Ich meinte zu erkennen, dass sie etwas rot anlief, aber sicher lag das nur an der mörderischen Hitze.
„Ich dachte, dass schwarz und rot nun mal gut zusammen passen und eh.....“, sie stockte und warf sich dann in Pose,“Gefällt es dir?“
Ich hob meine Augenbrauen an und schüttelte den Kopf.
„Wie war das noch mit Konzentration?“, grinste ich.
„Oh, jetzt hast du es mir aber gegeben!“, kicherte sie,“Übrigens, wo bist du während des Rennens eigentlich hin verschwunden? Du warst auf einmal wie vom Erdboden verschluckt......“
„Nun ja eh.........“
Doch einer von Isshinas Bediensteten zog mich gerade noch mal aus der Misere und ich dankte ihm dafür.
„Wir möchten bitte mit Isshina sprechen. Es ist dringend!“, sagte Tomoe und verneigte sich.
„Sehr wohl.“, sagte er und führte uns hinein,“Korukawa Sama erwartet euch bereits.“
Das, machte uns wieder sehr stutzig. Rasch, begaben wir uns ins Haus, ließen uns vom Diener auf die Veranda führen, wo Isshina mit einer Shamisen und einer Tasse ihres speziellen Tees, den sie mir mal eingeflößt hatte, mit gekreuzten Beinen saß und ihre Finger über die Saiten gleiten lies.
„Hallo wie geht’s denn so, Isshina?!“, sagte Tomoe mit ernster Mine.
Isshina drehte sich im sitzen um, nickte uns zu, setzte dann ihr gewohntes, kaltes Lächeln auf und hob ihre Tasse an.
„Darakaija.“, sagte sie gelassen, “Deine Kühnheit ist wirklich beeindruckend.“
Ohne lange zu reden, führte sie uns nach oben und ging nicht auf unsere Fragen ein. Bis wir irgendwann in einem Flur stoppten.

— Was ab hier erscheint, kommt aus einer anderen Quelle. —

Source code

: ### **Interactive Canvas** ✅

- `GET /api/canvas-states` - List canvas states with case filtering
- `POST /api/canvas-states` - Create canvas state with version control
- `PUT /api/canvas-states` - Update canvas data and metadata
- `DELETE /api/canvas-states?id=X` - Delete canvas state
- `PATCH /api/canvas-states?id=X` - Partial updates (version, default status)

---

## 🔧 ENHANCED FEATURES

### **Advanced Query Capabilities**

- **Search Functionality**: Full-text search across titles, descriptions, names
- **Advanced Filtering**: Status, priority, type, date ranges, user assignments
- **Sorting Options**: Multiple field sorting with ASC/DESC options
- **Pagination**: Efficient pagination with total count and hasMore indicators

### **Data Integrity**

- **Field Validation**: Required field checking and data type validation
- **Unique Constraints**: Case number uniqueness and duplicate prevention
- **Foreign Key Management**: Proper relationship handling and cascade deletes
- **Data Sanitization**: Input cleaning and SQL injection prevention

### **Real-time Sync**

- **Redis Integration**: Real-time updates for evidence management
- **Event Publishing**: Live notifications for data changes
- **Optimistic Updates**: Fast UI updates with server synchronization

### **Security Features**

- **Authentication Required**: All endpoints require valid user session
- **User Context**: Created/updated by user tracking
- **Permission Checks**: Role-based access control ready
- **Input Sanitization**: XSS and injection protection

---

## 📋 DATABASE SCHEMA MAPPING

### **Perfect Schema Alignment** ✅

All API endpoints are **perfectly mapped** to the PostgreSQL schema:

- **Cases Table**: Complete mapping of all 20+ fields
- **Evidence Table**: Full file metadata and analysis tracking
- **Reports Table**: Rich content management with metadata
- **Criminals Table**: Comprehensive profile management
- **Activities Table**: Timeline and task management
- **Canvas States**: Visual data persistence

„Ok, Korukawa, was ist hier bitte los!“, fragte Tomoe,“Was soll das alles?!“
„Dort hinten.“, sagte sie.
Wir gingen noch ein Stück weiter und stoppten dann schließlich, vor einer großen Doppeltüre, auf dem etwas aufgemalt war. Ein mir sehr bekanntes Bild, was mich in meinen Albträumen der letzten Wochen immer mal wieder heimgesucht hatte. Die drei Augen. Ich hatte mir das alles doch nicht eingebildet.
„Ich hoffe das lohnt sich auch.“, murmelte Tomoe,“Was ist das hier?“
Sie lächelte uns an und verneigte sich.
„Willkommen in unserem aller Heiligsten. Dem Schrein, des Darama Orochida.“
Jetzt, sollten sich zumindest, ein paar Fragen die sich uns in der letzten Zeit aufgedrängt hatten, aufklären.